Perfect-Air Labs

The problem was to visualise the air quality (dust and pollen) so that it was clear and easy to understand and navigate. Another challenge was to ensure that the data was available at every location where the user is - i.e. even outside the area covered by the measuring stations.

Perfect-Air needed to create a web app and, most importantly, a mobile app that the user would always have to hand. The main part of these apps was to be a heatmap that would show the different aspects of air quality not only in the present, but also offer a glimpse into the past and the near future.

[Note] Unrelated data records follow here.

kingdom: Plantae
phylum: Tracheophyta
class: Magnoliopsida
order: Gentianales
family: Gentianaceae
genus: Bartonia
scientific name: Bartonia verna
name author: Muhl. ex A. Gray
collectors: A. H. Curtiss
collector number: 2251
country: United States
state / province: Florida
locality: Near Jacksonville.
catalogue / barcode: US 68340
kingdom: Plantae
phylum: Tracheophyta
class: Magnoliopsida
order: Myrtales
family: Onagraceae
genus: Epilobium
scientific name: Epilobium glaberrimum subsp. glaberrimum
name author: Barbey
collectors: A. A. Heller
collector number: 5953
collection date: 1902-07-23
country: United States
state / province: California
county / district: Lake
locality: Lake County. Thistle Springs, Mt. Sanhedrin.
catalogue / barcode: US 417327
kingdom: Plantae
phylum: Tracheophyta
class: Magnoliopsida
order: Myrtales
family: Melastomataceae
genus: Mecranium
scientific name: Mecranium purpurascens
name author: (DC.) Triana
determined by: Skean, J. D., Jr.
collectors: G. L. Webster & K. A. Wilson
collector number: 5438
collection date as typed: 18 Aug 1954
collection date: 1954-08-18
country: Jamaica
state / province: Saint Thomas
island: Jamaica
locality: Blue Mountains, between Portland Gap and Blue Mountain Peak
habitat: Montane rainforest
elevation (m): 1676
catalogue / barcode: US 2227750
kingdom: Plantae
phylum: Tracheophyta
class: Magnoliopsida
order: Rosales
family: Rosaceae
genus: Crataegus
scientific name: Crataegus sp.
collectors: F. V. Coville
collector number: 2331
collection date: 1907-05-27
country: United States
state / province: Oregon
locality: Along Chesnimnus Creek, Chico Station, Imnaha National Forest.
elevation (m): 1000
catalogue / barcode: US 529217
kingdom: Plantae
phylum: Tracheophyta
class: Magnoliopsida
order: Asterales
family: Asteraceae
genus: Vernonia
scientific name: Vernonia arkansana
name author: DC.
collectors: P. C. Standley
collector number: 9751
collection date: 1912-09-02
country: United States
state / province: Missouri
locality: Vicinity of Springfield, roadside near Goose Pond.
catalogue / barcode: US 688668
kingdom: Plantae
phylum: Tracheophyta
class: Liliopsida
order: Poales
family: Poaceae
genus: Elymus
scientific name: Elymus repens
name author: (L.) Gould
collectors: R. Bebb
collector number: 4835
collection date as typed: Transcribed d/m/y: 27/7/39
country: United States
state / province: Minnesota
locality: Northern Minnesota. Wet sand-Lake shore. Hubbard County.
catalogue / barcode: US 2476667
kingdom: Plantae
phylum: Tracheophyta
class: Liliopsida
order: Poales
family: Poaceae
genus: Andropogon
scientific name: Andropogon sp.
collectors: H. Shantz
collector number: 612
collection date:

Previous solutions and frequent competitors' variants only showed on the map the point values of sensors, of which there are only a few dozen across Europe. In addition, they only provided data on dust particle concentrations, while they could not measure pollen and gas data. In addition, they also only showed the current status, which was a significant limitation. In other words, sensor data alone was not sufficient.

A major challenge of the implementation was to find quality data sources that would complement the Perfect-Air sensors and provide data at sufficient density to create a heatmap. At the beginning of the project, the client itself did not know which sources it would use.

The different data sources also needed to be combined appropriately. Specifically, we had to figure out how to interpolate regular dense and irregular sparse data at different points in time, and create the desired heatmap for each of those points in time. For such a large amount of data, we needed to establish a reliable repository and a system on top of it that would work with it and make the data available to the web and mobile application at the same time.

It was also necessary to figure out how to process and display the large volume of data quickly and efficiently in both applications, even when the user was zooming or working across time, for example. The apps had to be graphically consistent and allow interaction with the map in a similar way, despite the different systems and screen sizes.

Another nut that required a unique solution was the air quality assessment for allergy sufferers. This meant answering the question of how to easily visualize whether or not allergy sufferers could safely go outside.

First demo, then resource implementation analysis, technology change and finally product

In a very short period of time (3 weeks) we managed to create the main parts of the demo application, i.e. a sample heatmap that interpolated readily available open source data. In addition to the Perfect-Air sensor data, we added two sources of dust particle data from ground sensors - namely the Czech Hydrometeorological Institute, which has the most relevant data on the territory of the Czech Republic, and the OpenAQ service, which provides the same quality of data outside the reach of the Czech Hydrometeorological Institute.

The client thus gained a functional application on which to validate user requirements, user testing, and last but not least, a demonstration for investors to obtain subsidies for further development.
We used our mainstream technologies Node.js and React.js to create the demo.

Once the demo was complete and the business requirements were clarified, we proceeded to further develop the application, primarily getting relevant data for locations outside of the measurement stations. Here we were faced with a problem regarding the acquisition of dust, gas and pollen particle data. We had to find worldwide sources with affordable pricing and data relevance. The choice fell on data from the CAMS service operated by the European Space Agency ESA under the Copernicus programme. This provided us with the required quality and density of the heatmap, while making the satellite data available on a grid density of only a few kilometres. This included historical data as well as current and predicted data. Adequate storage and archiving processes then had to be established for data of this size.

Subsequently, we found that the javascript technologies used so far were not the best choice for automated retrieval and processing of meteorological data in binary systems. Therefore, we found a more efficient solution - we changed the stack to Python and C#, which are more suitable for heavy mathematical computations. Thanks to this, we managed to automate data downloading and parsing it into the necessary data and displaying it on a map.

Copernicus, as our main source, provides data in a format that is not supported by many modern programming languages. Of the available options, we chose Python, which has extensive support for mathematical and geographic operations. It was these that were necessary for interpolating and georeferencing the data for the heatmap. We decided to separate the data downloads from each source and combine them into independent "modules" that would communicate with only one common system - the backend cloud application, which we decided to write in C#. This backend should also provide data to the web and mobile application.

We decided to write the web app in the React framework and the mobile app in React Native, which supports both iOS and Android development. The similarity of the two frameworks allowed us to share large chunks of code across both apps, and UI/UX consistency was maintained. We implemented the interactive heatmap using the Mapbox GL library, which uses standard protocols such as Mercator's mesh view for rendering.